ベビーフェイスと甘い嘘

壊してもいいのに


お腹を気にしながらゆっくりと歩いて来た奈緒美ちゃんは、私の姿を見つけると驚きながらもすぐに笑顔になった。

「きゃー、茜さん、こんばんはっ!結婚式はありがとうございました。……そう言えば途中で帰ったんですよね?具合大丈夫だったんですか?今日は?茜さんも花火を上で見てたんですか?浴衣似合ってますねー。素敵ですっ!!」

まるでマシンガンだ。矢継ぎ早の質問に動揺しながらも言葉を返す。

「奈緒美ちゃん、こんばんは。お腹、大きくなったね。……あの……結婚式はごめんね。あの日は、すぐに休んで大丈夫だったから……今日はね、妹とか、みんなでここに来てて……今偶然二人に会ったの」


奈緒美ちゃんは一つも悪くないんだけど、直喜が目の前にいるこんな状況で結婚式の時の話だなんて、私にとってはまるで拷問のようだった。

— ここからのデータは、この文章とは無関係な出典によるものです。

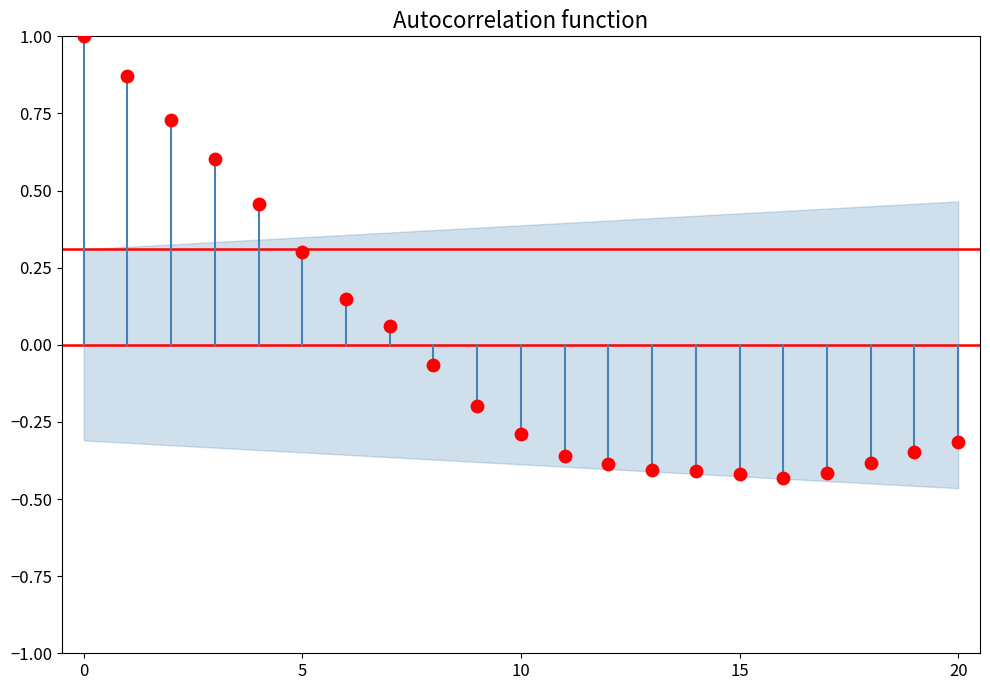

What is the range of Y values (max minus min)?

1.4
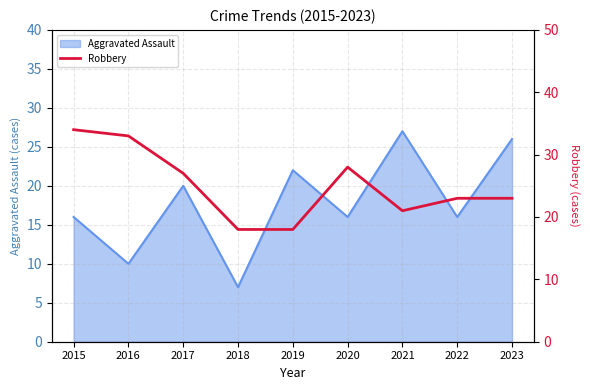

The Aggravated Assault series shows 10 at 2016. True or false?

True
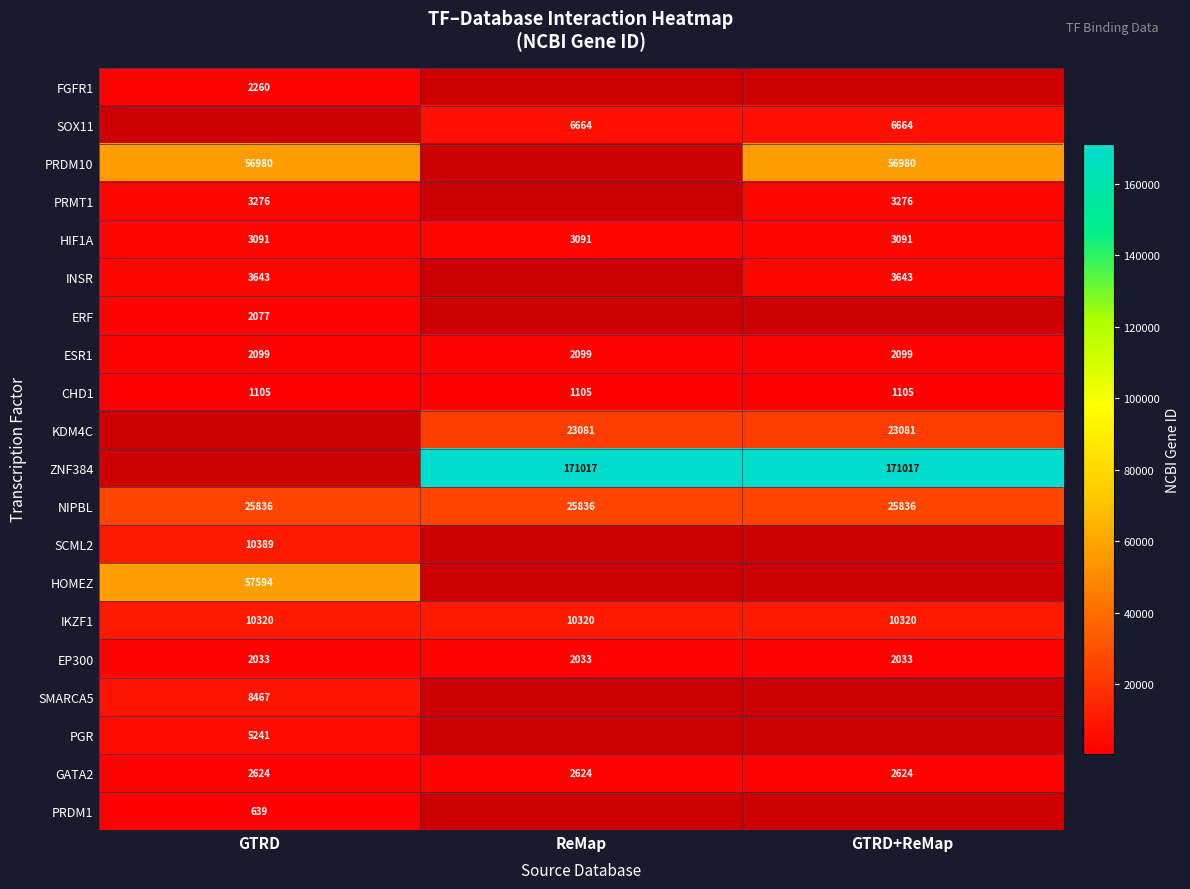

Between ReMap and GTRD, which is larger?

GTRD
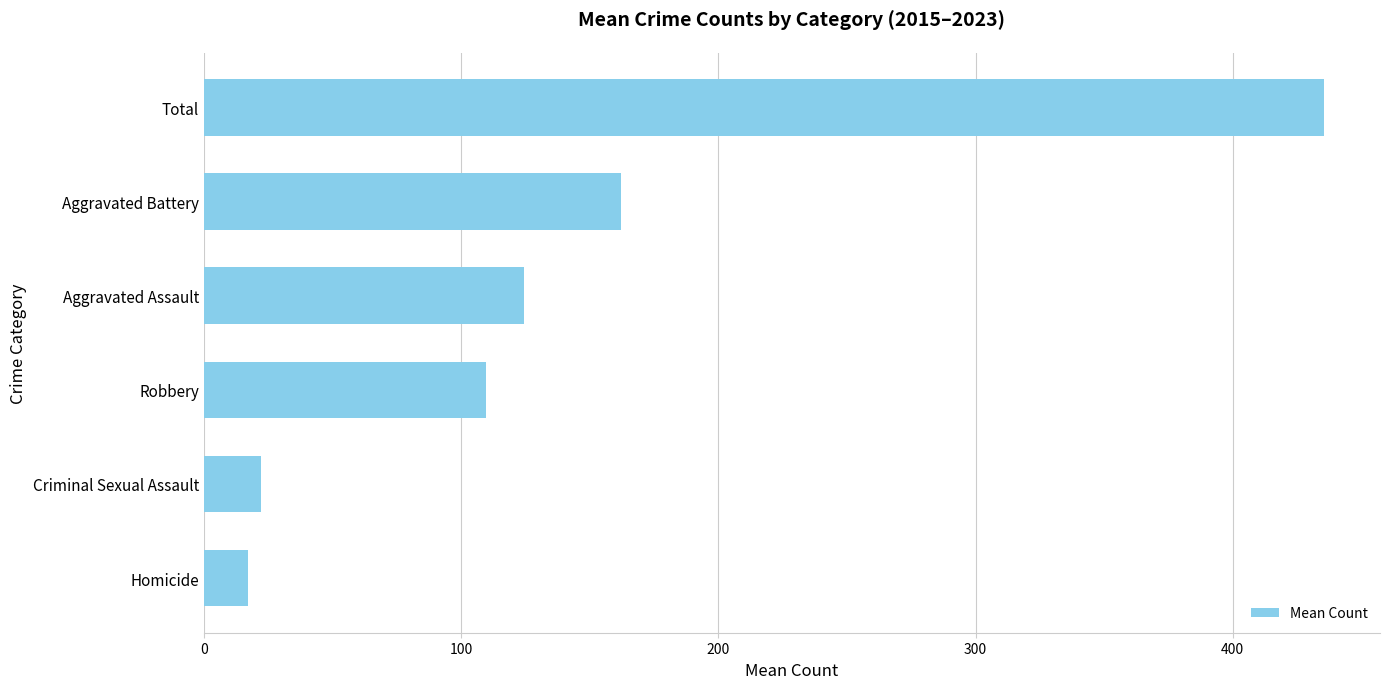

Which has a higher value, Aggravated Assault or Robbery?

Aggravated Assault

話をしながらも、気まずさに声が震えてきて……悟られないように必死に言葉を繋げた。


九嶋くんと翔は、少し離れた所でじっと様子を見るように立っている。


奈緒美ちゃんの話す結婚式が、あの日のことだって翔が気がついて『けっこんしき?ママ、あさにかえってきたよね』なんて言い出したら……そう思っただけで背中を冷や汗が伝っていった。


直喜はどんな気持ちで話を聞いているんだろうと気になったけど、顔を見るのが怖くて、必死に奈緒美ちゃんだけに視線を合わせて喋った。